Cuando en diciembre de 2019 se descubrió el primer caso de coronavirus, nadie pensábamos que un agente microscópico pudiera cambiar tan rápidamente la vida de la humanidad.
Si al iniciar el nuevo año nos hubieran anunciado que en pocos meses estarían vacías nuestras iglesias, las celebraciones serían sin presencia de la asamblea, los fieles participarían virtualmente en la liturgia, etc. habríamos pensado que se trataba más de una ficción que de una realidad.
Sin embargo, así ha sido. La liturgia, la pastoral, la catequesis... se han visto totalmente transformadas por un aparente insignificante virus que se ha extendido hasta generar una pandemia mundial, obligando a un confinamiento de la población en sus casas.

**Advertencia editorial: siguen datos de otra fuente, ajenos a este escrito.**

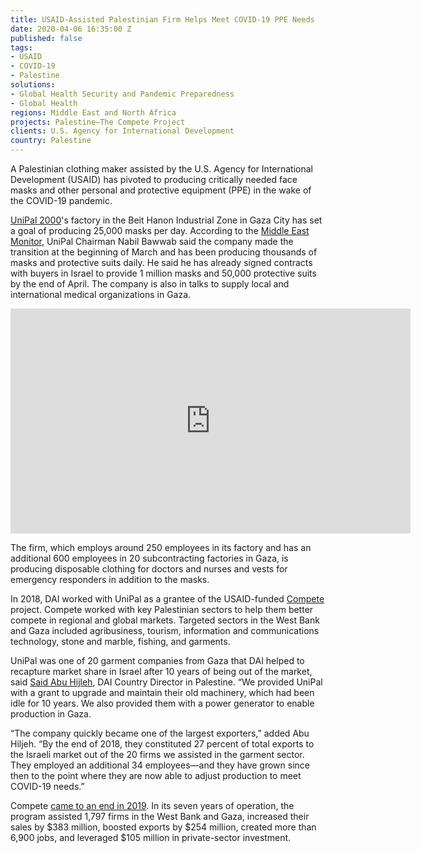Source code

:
 ```yaml
---
title: USAID-Assisted Palestinian Firm Helps Meet COVID-19 PPE Needs
date: 2020-04-06 16:35:00 Z
published: false
tags:
- USAID
- COVID-19
- Palestine
solutions:
- Global Health Security and Pandemic Preparedness
- Global Health
regions: Middle East and North Africa
projects: Palestine—The Compete Project
clients: U.S. Agency for International Development
country: Palestine
---
```


A Palestinian clothing maker assisted by the U.S. Agency for International Development (USAID) has pivoted to producing critically needed face masks and other personal and protective equipment (PPE) in the wake of the COVID-19 pandemic. 

[UniPal 2000](https://www.timesofisrael.com/palestinians-transform-factories-into-mask-manufacturing-plants-as-virus-spreads/)'s factory in the Beit Hanon Industrial Zone in Gaza City has set a goal of producing 25,000 masks per day. According to the [Middle East Monitor](https://www.middleeastmonitor.com/20200327-palestinians-manufacturing-masks-for-israel-instead-of-clothing-as-coronavirus-spreads/?fbclid=IwAR32G-aTRD7QHURKVtve6VKUK5xVb9KUL4I-TZW4Nohv6zJC1Vft9luVdz8), UniPal Chairman Nabil Bawwab said the company made the transition at the beginning of March and has been producing thousands of masks and protective suits daily. He said he has already signed contracts with buyers in Israel to provide 1 million masks and 50,000 protective suits by the end of April. The company is also in talks to supply local and international medical organizations in Gaza.

<iframe src="https://player.vimeo.com/video/405028823" width="640" height="360" frameborder="0" allow="autoplay; fullscreen" allowfullscreen></iframe>

The firm, which employs around 250 employees in its factory and has an additional 600 employees in 20 subcontracting factories in Gaza, is producing disposable clothing for doctors and nurses and vests for emergency responders in addition to the masks.

In 2018, DAI worked with UniPal as a grantee of the USAID-funded [Compete](https://www.dai.com/our-work/projects/palestine-compete-project) project. Compete worked with key Palestinian sectors to help them better compete in regional and global markets. Targeted sectors in the West Bank and Gaza included agribusiness, tourism, information and communications technology, stone and marble, fishing, and garments. 

UniPal was one of 20 garment companies from Gaza that DAI helped to recapture market share in Israel after 10 years of being out of the market, said [Said Abu Hijleh](https://www.dai.com/who-we-are/our-team/said-abu-hijleh), DAI Country Director in Palestine. “We provided UniPal with a grant to upgrade and maintain their old machinery, which had been idle for 10 years. We also provided them with a power generator to enable production in Gaza.

“The company quickly became one of the largest exporters,” added Abu Hiljeh. “By the end of 2018, they constituted 27 percent of total exports to the Israeli market out of the 20 firms we assisted in the garment sector. They employed an additional 34 employees—and they have grown since then to the point where they are now able to adjust production to meet COVID-19 needs.”

Compete [came to an end in 2019](https://dai-global-developments.com/articles/hard-fought-wins-reaffirm-the-value-of-working-with-palestines-private-sector). In its seven years of operation, the program assisted 1,797 firms in the West Bank and Gaza, increased their sales by $383 million, boosted exports by $254 million, created more than 6,900 jobs, and leveraged $105 million in private-sector investment.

La nueva realidad ha conllevado una improvisada adaptación litúrgica, que se ha realizado en múltiples direcciones. En estas semanas hemos visto todo tipo de celebraciones para estar «cerca» de los creyentes que no podían acudir a las iglesias. Pero este fin pastoral ha ido en detrimento de la calidad litúrgica y ha desfigurado la dimensión mistérica de la celebración. En muchas ocasiones, el impulso ha ahogado el criterio ponderado.